U.S. Sen. Elizabeth Warren, D-Mass., said on Tuesday she plans to co-sponsor a bipartisan bill with Indiana Republican Sen. Jim Banks to ban the sale of certain artificial intelligence chips to China. The proposal aims to tighten relevant export controls and give Congress greater checks and balances on foreign export issues to limit the Trump administration's space to export advanced AI chips to "rival countries."

The legislative impetus comes from a growing consensus within Congress to strengthen high-tech export security and is the latest move after President Trump approved NVIDIA (NVIDIA) to sell some chips to China under limited conditions. The Warren camp hopes to use legislative means to restrict the administrative department's flexible operations in the export of high-performance computing chips to China and prevent key technologies from being used by rival countries.
Warren announced the plan after meeting with Dario Amodei, CEO of artificial intelligence company Anthropic. Amodei has been publicly calling for strict restrictions on the sale of high-end U.S. computing chips to China. He first met with Republican members of the Senate Banking Committee that day, and then held a separate meeting with Warren, the leader of the Democratic Party. Warren said after the meeting that the two sides had a good exchange on "the importance of keeping high-tech chips in the United States" and also discussed artificial intelligence security issues.
Warren revealed that the Senate version of the bill she and Banks are about to introduce will correspond to the "AI Overwatch Act" that the House of Representatives previously passed the Foreign Affairs Committee. The bill includes a two-year ban on the sales of Nvidia's Blackwell series of chips to China and authorizes the White House to add more countries to the ban list in the future as the situation changes. Despite opposition from White House AI chief David Sacks and some MAGA figures such as Laura Loomer, the bill successfully passed the House Foreign Affairs Committee last month.

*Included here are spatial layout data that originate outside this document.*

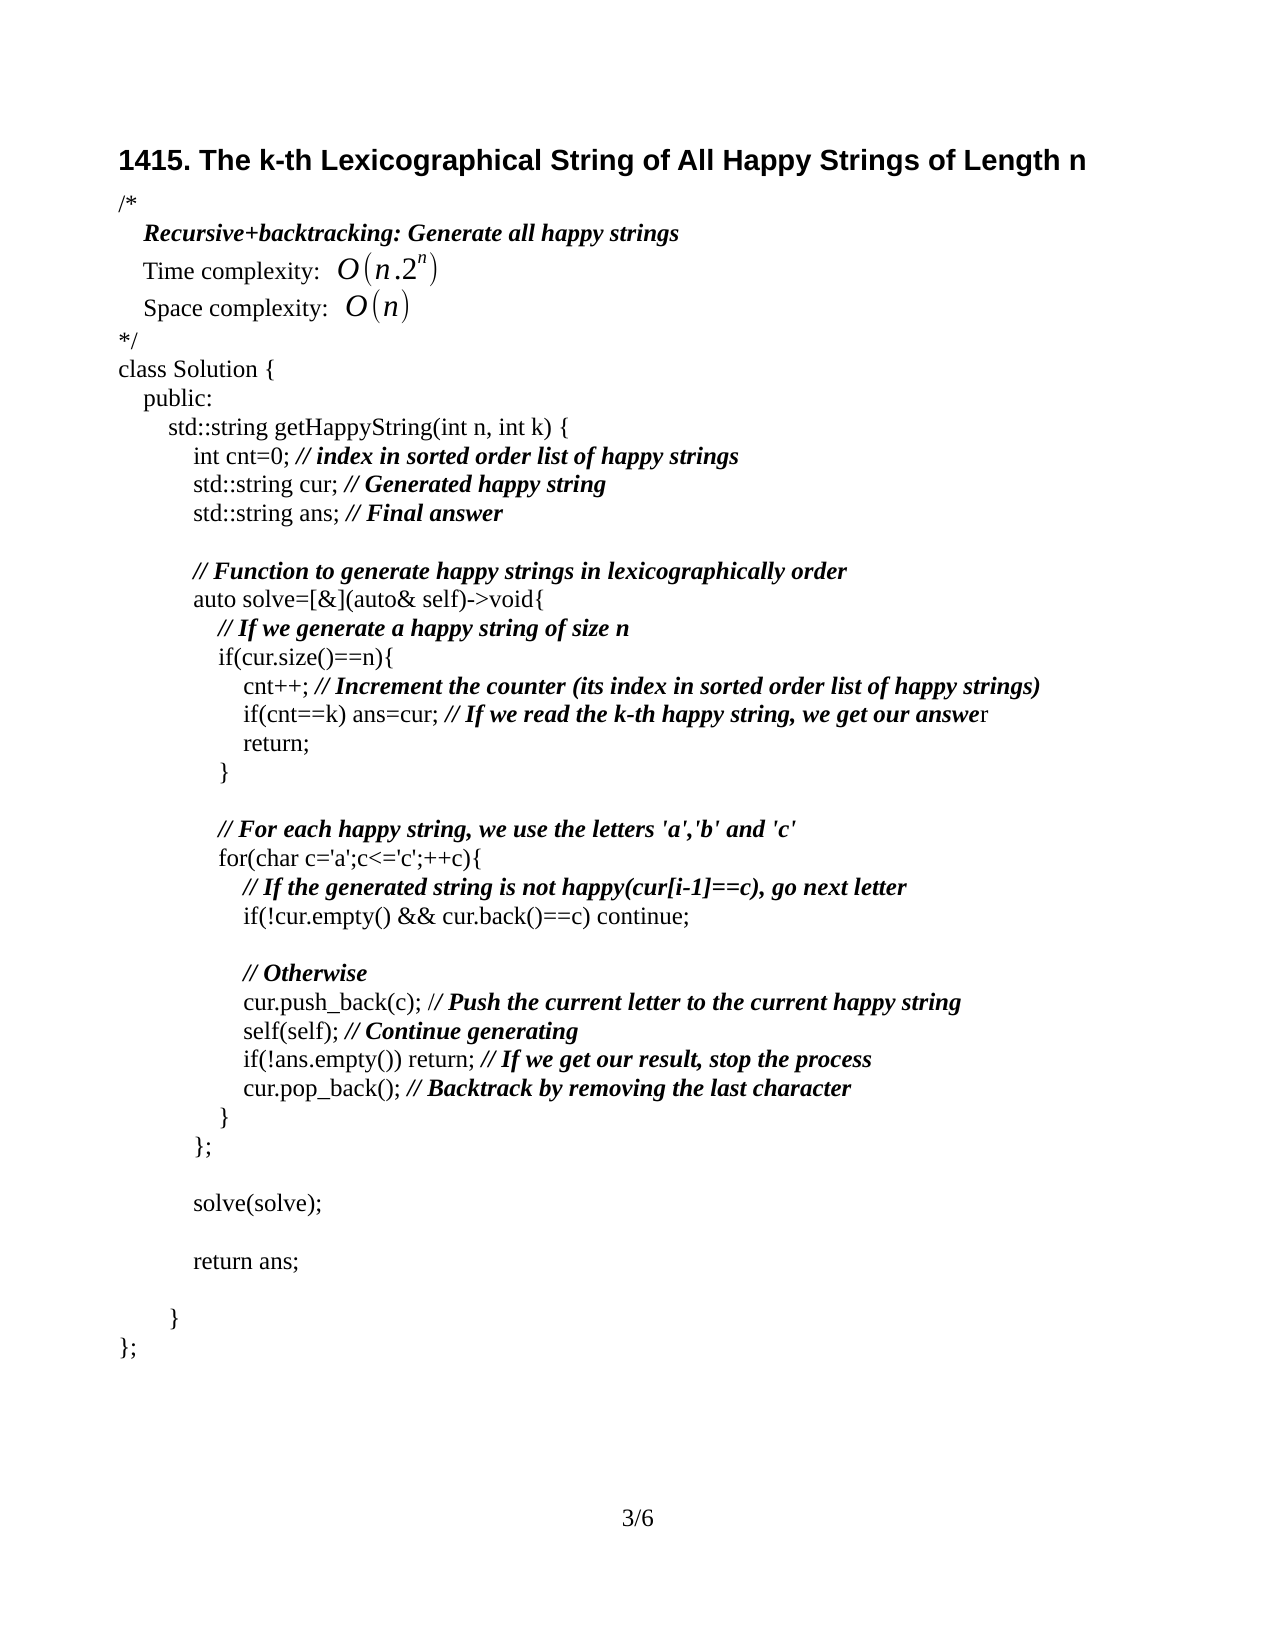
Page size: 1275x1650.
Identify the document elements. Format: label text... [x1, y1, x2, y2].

text */ [118, 326, 1157, 354]
text self(self); // Continue generating [118, 1016, 1157, 1044]
text // Otherwise [118, 958, 1157, 987]
text // If we generate a happy string of size n [118, 613, 1157, 642]
text }; [118, 1131, 1157, 1159]
text cnt++; // Increment the counter (its index in sorted order list of happy strings) [118, 671, 1157, 699]
text Space complexity: [118, 288, 1157, 326]
text auto solve=[&](auto& self)->void{ [118, 584, 1157, 613]
text } [118, 757, 1157, 786]
text std::string getHappyString(int n, int k) { [118, 412, 1157, 441]
text }; [118, 1332, 1157, 1361]
text std::string ans; // Final answer [118, 498, 1157, 527]
text return ans; [118, 1246, 1157, 1274]
text } [118, 1303, 1157, 1332]
text Recursive+backtracking: Generate all happy strings [118, 218, 1157, 247]
text public: [118, 383, 1157, 412]
text cur.push_back(c); // Push the current letter to the current happy string [118, 987, 1157, 1016]
text for(char c='a';c<='c';++c){ [118, 843, 1157, 872]
text if(!cur.empty() && cur.back()==c) continue; [118, 901, 1157, 929]
text // For each happy string, we use the letters 'a','b' and 'c' [118, 814, 1157, 843]
text Time complexity: [118, 247, 1157, 288]
text cur.pop_back(); // Backtrack by removing the last character [118, 1073, 1157, 1102]
text } [118, 1102, 1157, 1131]
text /* [118, 189, 1157, 218]
text if(!ans.empty()) return; // If we get our result, stop the process [118, 1044, 1157, 1073]
text solve(solve); [118, 1188, 1157, 1217]
text // Function to generate happy strings in lexicographically order [118, 556, 1157, 584]
text class Solution { [118, 354, 1157, 383]
text return; [118, 728, 1157, 757]
text if(cur.size()==n){ [118, 642, 1157, 671]
text int cnt=0; // index in sorted order list of happy strings [118, 441, 1157, 469]
text // If the generated string is not happy(cur[i-1]==c), go next letter [118, 872, 1157, 901]
text if(cnt==k) ans=cur; // If we read the k-th happy string, we get our answer [118, 699, 1157, 728]
text std::string cur; // Generated happy string [118, 469, 1157, 498]
subtitle 1415. The k-th Lexicographical String of All Happy Strings of Length n [118, 143, 1157, 177]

Warren pointed out that this new proposal she and Banks made is essentially a "redesign" of the GAIN AI Act that the White House opposed last year. The latter had required chip companies to give priority to meeting the procurement needs of customers in the United States before exporting to "countries of concern" (including China). She also said she would co-sponsor another bill with Arkansas Republican Senator Tom Cotton to prevent these products from being transferred to the United States' foreign adversaries and abused by implementing a stricter tracking mechanism for advanced chips.
In this controversy, the White House and Sacks sided more with Nvidia CEO Jensen Huang. The latter's view is that making China highly dependent on American technology for high-end chips will actually limit its ability to surpass the United States in the chip field, which will help the United States maintain its technological dominance in the long run. Warren refuted this, saying that it is crucial to show a strong cross-party consensus on defense and security issues. "Selling these chips to China is a bad thing in the short term, and it is even worse in the long term."
Amodei said in an interview with the media last month that his core message to members of Congress includes promoting artificial intelligence transparency legislation, cutting off the export of advanced chips and other high-tech components to countries such as China, and taxing "super-rich" AI executives. North Carolina Republican Senator Thom Tillis, who met with Amodei, pointed out that the Anthropic CEO’s view is that if states are to preempt states from enacting their own laws to regulate AI at the federal level, then an alternative regulatory framework must be established at the national level, “and I think he is right.”
South Dakota Republican Senator Mike Rounds said that Amodei and Nvidia CEO Jen-Hsun Huang have "differences of opinion" on the issue of chip sales to China, but both of them agree on a general direction: the United States should remain a global leader in the development of artificial intelligence. As Warren and others push related bills to accelerate in Congress, the debate surrounding "how to maintain national security while maintaining technological advantages and commercial competitiveness" is coming to the forefront in the AI and chip policy debate in Washington.